The effects of transfection of RKO36 cells with negative control (NC) and survivin siRNA sequences, 5′-UAGCAAAAGGGACACUGCCtt-3′ (A, C) or 5′-UGUAGAGAUGCGGUGGUCCtt-3′ (B, D) on survival and apoptosis responses, respectively, to two 2 Gy doses or 2 Gy followed 30 min or 3 h later with an additional 100 mGy exposure and relative survivin protein levels in control cells as determined by Western blotting. Survival and apoptosis experiments were repeated 3x and P values were determined by comparing the survival of each non-transfected cohort of cells following either two 2 Gy doses only or two 2 Gy doses with an additional 100 mGy exposure with their respective survivin siRNA transfected cohorts using a Student’s two-tailed t test. Error bars represent the SEM.

Figure 6

Effects of transfection of MEF WT (A), MEF TNFR1⁻R2⁻ (B), and SA-NH cells (C) with negative control (NC) or survivin siRNA, 5′-UAGCAAAAGGGACACUGCCtt-3′, on respective cell survival after two 2 Gy doses or 2 Gy followed 30 min or 3 h later with an additional 100 mGy exposure. Survivin protein levels in control cells were determined by Western blotting. Survival experiments were repeated 3x and P values were determined by comparing the survival of each non-transfected cohort of cells following either two 2 Gy doses only or two 2 Gy doses with an additional 100 mGy exposure with their respective survivin siRNA transfected cohorts using a Student’s two-tailed t test. Error bars represent the SEM.

Figure 7

The percentage of apoptotic cells as determined by the TUNEL assay are plotted as a function of radiation treatment and transfection with survivin siRNA, 5′-UAGCAAAAGGGACACUGCCtt-3′, for MEF WT (A), MEF TNFR1⁻ R2⁻ (B), and SA-NH cells (C).

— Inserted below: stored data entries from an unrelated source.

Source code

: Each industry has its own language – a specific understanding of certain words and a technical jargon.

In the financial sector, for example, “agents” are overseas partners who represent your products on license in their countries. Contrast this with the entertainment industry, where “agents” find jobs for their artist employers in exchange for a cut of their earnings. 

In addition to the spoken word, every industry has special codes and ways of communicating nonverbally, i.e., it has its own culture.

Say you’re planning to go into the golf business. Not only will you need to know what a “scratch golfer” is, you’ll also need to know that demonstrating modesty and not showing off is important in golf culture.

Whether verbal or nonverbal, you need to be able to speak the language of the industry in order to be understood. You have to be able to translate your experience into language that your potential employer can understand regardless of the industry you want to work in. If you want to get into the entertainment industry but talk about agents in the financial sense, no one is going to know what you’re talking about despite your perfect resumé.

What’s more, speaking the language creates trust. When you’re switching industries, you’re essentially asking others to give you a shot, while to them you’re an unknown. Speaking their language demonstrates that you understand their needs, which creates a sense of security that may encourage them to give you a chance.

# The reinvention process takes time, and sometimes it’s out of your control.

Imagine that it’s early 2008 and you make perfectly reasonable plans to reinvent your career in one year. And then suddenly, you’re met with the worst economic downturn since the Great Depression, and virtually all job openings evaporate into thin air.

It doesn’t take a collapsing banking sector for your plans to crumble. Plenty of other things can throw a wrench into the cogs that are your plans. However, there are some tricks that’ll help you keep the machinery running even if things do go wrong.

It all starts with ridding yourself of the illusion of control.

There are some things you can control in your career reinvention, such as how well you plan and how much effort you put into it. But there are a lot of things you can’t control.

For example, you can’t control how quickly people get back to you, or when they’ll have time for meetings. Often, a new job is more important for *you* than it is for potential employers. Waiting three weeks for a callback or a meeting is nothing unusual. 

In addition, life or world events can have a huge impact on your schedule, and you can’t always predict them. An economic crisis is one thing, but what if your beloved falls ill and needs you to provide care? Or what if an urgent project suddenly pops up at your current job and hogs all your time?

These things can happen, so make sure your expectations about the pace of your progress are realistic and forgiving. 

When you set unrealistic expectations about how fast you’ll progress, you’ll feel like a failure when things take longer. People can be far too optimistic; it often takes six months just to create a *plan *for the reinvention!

Comparisons were made in each cell system between the percentage of apoptotic cells counted 24 h after the first 2 Gy dose in the non-transfected group and its negative control (NC) or survivin siRNA transfected counterpart. Apoptosis was significantly elevated only in cells transfected with survivin siRNA and exposed to 100 mGy (P ≤ 0.019) as compared to no effect in transfected cells only exposed to 2 Gy (P > 0.05). Each experiment was repeated 3x and error bars represent the SEM.